1. Plant underwatering
Pumpkins require a lot of water every day because they grow so quickly. To give them the right amount of water, use a watering can or a drip hose.
2. Taking them too early
When pumpkins are ready to be picked, they turn orange. Leave them on the vine if they’re yellow until they turn a bright orange.
3. Leaving the pumpkins on the ground for an extended period of time
Use a barrier, such as cardboard, underneath your plant to keep it from becoming soft or rotting.
4. Planting them near other plants
Pumpkin plant vines can become overwhelming, so growing them too close to your other plant babies will not allow them to thrive. Allow at least one foot between each one and provide them with their own bed.

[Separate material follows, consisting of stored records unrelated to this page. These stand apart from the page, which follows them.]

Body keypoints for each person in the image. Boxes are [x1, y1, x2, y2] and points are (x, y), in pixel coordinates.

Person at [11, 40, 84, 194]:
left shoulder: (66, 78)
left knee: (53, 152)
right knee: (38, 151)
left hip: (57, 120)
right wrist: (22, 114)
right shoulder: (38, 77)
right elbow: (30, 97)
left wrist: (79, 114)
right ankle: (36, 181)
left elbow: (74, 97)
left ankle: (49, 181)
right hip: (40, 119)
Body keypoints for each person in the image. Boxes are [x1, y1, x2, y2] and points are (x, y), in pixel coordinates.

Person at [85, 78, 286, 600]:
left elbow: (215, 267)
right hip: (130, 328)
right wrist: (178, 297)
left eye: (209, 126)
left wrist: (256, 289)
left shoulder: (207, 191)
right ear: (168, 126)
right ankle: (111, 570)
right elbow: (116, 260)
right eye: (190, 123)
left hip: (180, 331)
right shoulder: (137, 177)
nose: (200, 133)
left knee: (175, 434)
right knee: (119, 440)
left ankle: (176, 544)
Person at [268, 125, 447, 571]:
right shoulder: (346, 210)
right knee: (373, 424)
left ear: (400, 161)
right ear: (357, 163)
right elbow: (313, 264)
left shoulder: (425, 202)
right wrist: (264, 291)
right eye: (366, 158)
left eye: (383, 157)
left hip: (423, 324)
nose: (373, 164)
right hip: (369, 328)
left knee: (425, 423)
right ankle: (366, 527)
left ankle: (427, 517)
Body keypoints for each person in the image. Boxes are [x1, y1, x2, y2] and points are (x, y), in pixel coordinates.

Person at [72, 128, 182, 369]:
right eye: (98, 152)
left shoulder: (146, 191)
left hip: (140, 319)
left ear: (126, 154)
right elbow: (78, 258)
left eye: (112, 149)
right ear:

5. Failure to address pests
Always keep a close eye on your plants to ensure their health. After diagnosing the problem, treat pests with insecticide (such as cucumber beetles, slugs, and flea beetles), while fungal disease can be treated with fungicide.

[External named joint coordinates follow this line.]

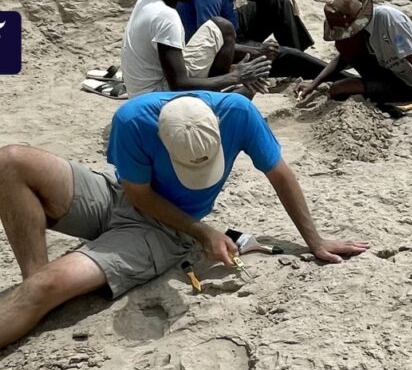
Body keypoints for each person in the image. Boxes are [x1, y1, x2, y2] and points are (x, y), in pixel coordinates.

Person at [0, 92, 369, 349]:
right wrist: (203, 230)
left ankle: (37, 295)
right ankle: (34, 286)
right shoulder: (132, 118)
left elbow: (280, 174)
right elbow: (138, 192)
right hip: (121, 195)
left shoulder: (238, 113)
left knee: (46, 288)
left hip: (164, 231)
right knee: (11, 160)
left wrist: (315, 241)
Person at [297, 0, 412, 122]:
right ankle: (369, 85)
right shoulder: (364, 32)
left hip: (411, 83)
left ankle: (376, 90)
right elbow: (342, 58)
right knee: (343, 49)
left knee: (337, 89)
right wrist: (314, 84)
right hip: (390, 69)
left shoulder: (388, 19)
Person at [121, 0, 271, 98]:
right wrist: (235, 77)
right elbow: (179, 85)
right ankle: (216, 104)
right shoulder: (165, 16)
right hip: (154, 99)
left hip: (142, 93)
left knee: (222, 27)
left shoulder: (148, 1)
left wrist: (232, 72)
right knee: (247, 92)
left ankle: (216, 96)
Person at [176, 0, 349, 82]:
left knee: (277, 2)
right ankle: (344, 77)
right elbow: (209, 45)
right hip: (220, 49)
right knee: (289, 55)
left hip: (232, 27)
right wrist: (257, 51)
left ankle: (297, 69)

Q1. Can I grow pumpkins in pots?
Yes! The better the container, the bigger it should be. (A half-barrel planter could suffice.) Keep an eye on the soil — container gardens will dry out faster than regular beds.
Q2. What should I put under pumpkin growing?
During the hot summer months, spreading a layer of straw beneath your developing crop can help protect the gourds. The use of mulch, such as straw, will help keep the soil cooler, prevent evaporative moisture loss from the soil, and keep the pumpkins cleaner, according to Lerner.
Q3. How can I keep pests away from my pumpkins?
Cover your plants with floating row covers at the start of the season to protect them from common pests such as squash bugs, squash vine borers, and cucumber beetles. Remove these covers as soon as flowers appear, because bees will be required to pollinate them! For the same reason, use caution when applying insecticides to your garden. The chemicals can harm these vital creatures, preventing the plants from producing any pumpkins!